Just der 9. 11. 2000 hätte ein Tag sein müssen, ein Tag sein können, da die
reiche Bundesrepublik Deutschland und ihre weltmarktmachtstarken Unternehmen,
auch all ihre heute wie allemal mitlaufenden und mittuenden Bürgerinnen und
Bürger endlich, seit Jahrzehnten überfällig, zu handeln beginnt. Nämlich die
letzten überlebenden Zwangsarbeiterinnen und Zwangsarbeiter auszuzahlen. Und
dies unbürokratisch schnell und direkt so zu tun, daß wenigstens heute die nie
wieder gut zu machende Entwürdigung und Ermordung von Menschen an den wenigen
Überlebenden anerkannt werden würde. Nicht zuletzt um unserer selbst willen,
die wir (fast) alle Kinder und Enkelkinder von Komplizen und Komplizinnen sind.

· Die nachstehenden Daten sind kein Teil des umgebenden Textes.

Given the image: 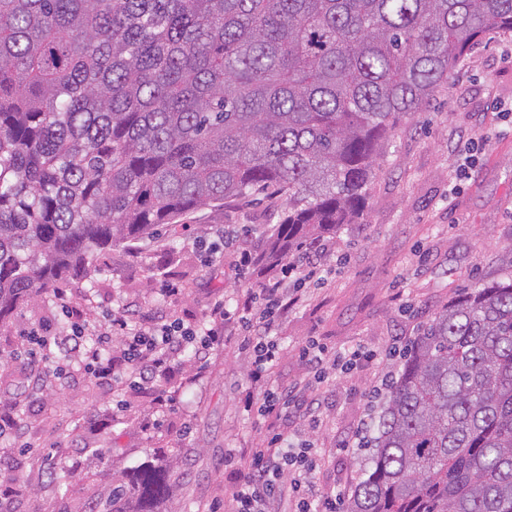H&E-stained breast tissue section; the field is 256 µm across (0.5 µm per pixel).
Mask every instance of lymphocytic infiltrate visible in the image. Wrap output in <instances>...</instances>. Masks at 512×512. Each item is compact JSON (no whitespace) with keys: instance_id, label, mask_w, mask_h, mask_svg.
Masks as SVG:
<instances>
[{"instance_id":"lymphocytic-infiltrate-1","label":"lymphocytic infiltrate","mask_w":512,"mask_h":512,"mask_svg":"<svg viewBox=\"0 0 512 512\" xmlns=\"http://www.w3.org/2000/svg\"><path fill=\"white\" fill-rule=\"evenodd\" d=\"M260 291L265 307L258 318L246 321L244 343L252 357V379L261 392L247 397L244 409L264 417L285 420L298 416L317 422L320 402L311 395L309 381L283 389L272 379L278 345L271 333L289 300L277 280L266 281ZM133 316L129 309L119 312L105 329L74 321L66 330L35 337L34 342L45 359L60 363L63 369L76 366L103 383L121 381L132 391H155L159 405H167L173 399L169 383L181 367L183 350L193 348L196 364L204 365L224 334L228 311L223 300H215L209 312L210 326L203 330L176 321L139 327L134 325ZM299 357L309 371L318 374L324 362L351 370L361 361L372 359L373 354L357 347L332 357L325 347L313 343L302 348ZM316 467L311 445L290 442L284 431L269 433L262 446L252 450L242 478L231 493L234 512H269L271 501L286 483L295 494L294 512H336V497L319 493L311 480Z\"/></svg>"}]
</instances>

Was wird seit Jahr und Tag statt dessen getan? Übrigens primär um des guten,
der deutschen Wirtschaft förderlichen Eindrucks im Ausland willen. So wie
heute auch um dieses Eindrucks willen von Leuten "demonstriert“ wird, die das
Verbum nicht einmal buchstabieren können. - Immer mehr Unternehmen, so
vermeldete gestern das Amt der Ausländerbeauftragten zu Berlin e-mailig,
schlössen sich unterstützend der heutigen Demonstration an! - Was wird also
statt dessen maßlos spät getan? Es wird national und international geschachert
und gefuchst. Es werden deutsch unternehmerische Rechtssicherheiten verlangt.
Damit kein Unternehmen, das von versklavten Fremdarbeitern prächtig profitiert
hat und damit oft seine Startposition im Nachkriegsdeutschland sicherte, ein
zweites Mal mit Ansprüchen belangt werden könne. Das dauert zermürbende
monate-, jahrelang bis endlich der Bundestag ein fragwürdiges, löcherreiches
und ganz und gar nicht großzügiges Gesetz beschließt. Es dauert wieder Monate,
bis das Kuratorium der Stiftung "Erinnerung, Verantwortung und Zukunft“,
höchst zweifelhaft zusammengesetzt, endlich zusammenkommt. Und erneut
verrinnen Tage, Monate. Die so arg mißbrauchten, ja die zeitweilig deutsch
entmenschten Überlebenden sterben dahin.
So wie jüngst eine polnische Frau von Mercedes-Benz in der Nähe des Frauen-KZ
Ravensbrück 1944/45 erniedrigt und ausgebeutet. Sie wollte nur den ihr
seinerzeit nicht gezahlten ordentlichen Lohn zurückhaben. Ihre Ehre und Würde.
Keine Sonderzahlungen. Die Konzernleitung von Mercedes-Benz jedoch, ansonsten
spendabel, verweigerte jegliche Zahlung mit dem Hinweis, man wisse nicht
genau, wer alles in Frage komme, man müsse überprüfen, man werde auf die
offizielle Regelung warten. Und diese offiziell nun mühsam zustandegekommene
Regelung ist so voll der bürokratischen und rechtlich unnötigen Fußangeln und
Übersetzungsschwierigkeiten, daß direkte Auszahlungen in angemessener Form
ausstehen und ausstehen und ausstehen. Bis denn Geld da sein wird, auch die
deutschen Unternehmen alle gezahlt haben, Peanuts geradezu, setzt man ihre
Schuld und ihre monetäre Kraft in vernünftige Beziehung - jedoch keine, ein
Leben lang von deutschen Handlungen gepeinigte Menschen.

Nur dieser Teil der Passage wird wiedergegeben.